Assignment 11
Due date: April 13th at midnight (Thursday night). Late assignments will NOT be accepted!
Let us continue studying the codon data set introduced in Assignment 10. The modified data can be found here.
0) You must use version control ("git"), as you develop your code. We suggest you start, from the Linux command line, by creating a new directory, e.g. assignment11, cd into that directory and initialize a git repository ("git init"
) within it, and perform "git add ..., git commit"
repeatedly as you add to your code. You will hand in the output of "git log"
for your assignment repository as part of the assignment. You must have a significant number of commits representing the modifications, alterations and changes to your code. If your log does not show a significant number of commits with meaningful comments you will lose marks.
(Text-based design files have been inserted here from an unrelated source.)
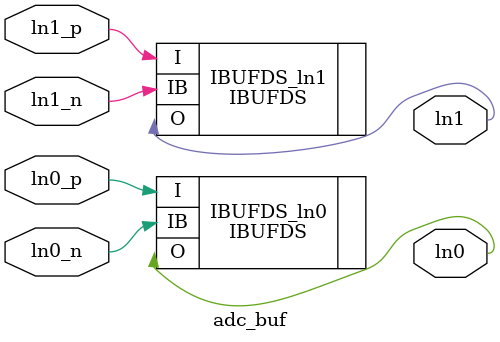
<source format=sv>
`timescale 1ns / 1ps

module adc_buf
#(   
    parameter DIFF_TERM 	= "TRUE",
    parameter IBUF_LOW_PWR 	= "FALSE",
    parameter IOSTANDARD 	= "LVDS_25"
)
(
    input logic ln0_p,
    input logic ln0_n,

    input logic ln1_p,
    input logic ln1_n,

    output logic ln0,
    output logic ln1
);

    IBUFDS #(
        .DIFF_TERM(DIFF_TERM),          // Differential Termination
        .IBUF_LOW_PWR(IBUF_LOW_PWR),    // Low power="TRUE", Highest performance="FALSE"
        .IOSTANDARD(IOSTANDARD)         // Specify the input I/O standard
    ) IBUFDS_ln0 (
        .I(ln0_p),    // Diff_p buffer input (connect directly to top-level port)
        .IB(ln0_n),   // Diff_n buffer input (connect directly to top-level port)
        .O(ln0)       // Buffer output
    );

    IBUFDS #(
        .DIFF_TERM(DIFF_TERM),       // Differential Termination
        .IBUF_LOW_PWR(IBUF_LOW_PWR), // Low power="TRUE", Highest performance="FALSE"
        .IOSTANDARD(IOSTANDARD)      // Specify the input I/O standard
    ) IBUFDS_ln1 (
        .I(ln1_p),    // Diff_p buffer input (connect directly to top-level port)
        .IB(ln1_n),   // Diff_n buffer input (connect directly to top-level port)
        .O(ln1)       // Buffer output
    );

endmodule
</source>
1) Create a file named codon_utilities.py
containing whatever functions you think you need to implement a modular solution to this problem.
You may reuse your data-loading function from Assignment 10. However, returning the Kingdoms as indices may be more useful than returning them as strings. The numpy.unique
function has some functionality in it that might be useful here.
2) Create a Python script called codon_classification.py
that will perform the following steps:
- Load and return the modified data, linked above. The data should be split into training and testing data sets.
- Three different classification models should be trained on the training data. The models should include a kNN model (with \(k=1\)), a decision tree, and a neural network. The models should be fit without outputting tonnes of text to the screen. Do this as efficiently as possible.
- The models should each be tested against the test data. The accuracy of each model should be printed out, along with sentences describing what is happening as the script runs.
- A final sentence should be printed out, declaring the model with the highest accuracy.
Be sure to comment and document your functions. Defensive programming is not needed for this assignment.
Submit your codon_utilities.py
, codon_classification.py
files, and the output of git log
from your assignment repository.
Both Python code files must be added and committed frequently to the repository. To capture the output of git log
use redirection (git log > git.log
, and hand in the git.log
file).
Assignments will be graded on a 10 point basis. Due date is April 13th 2023 (midnight). Late assignments will not be accepted.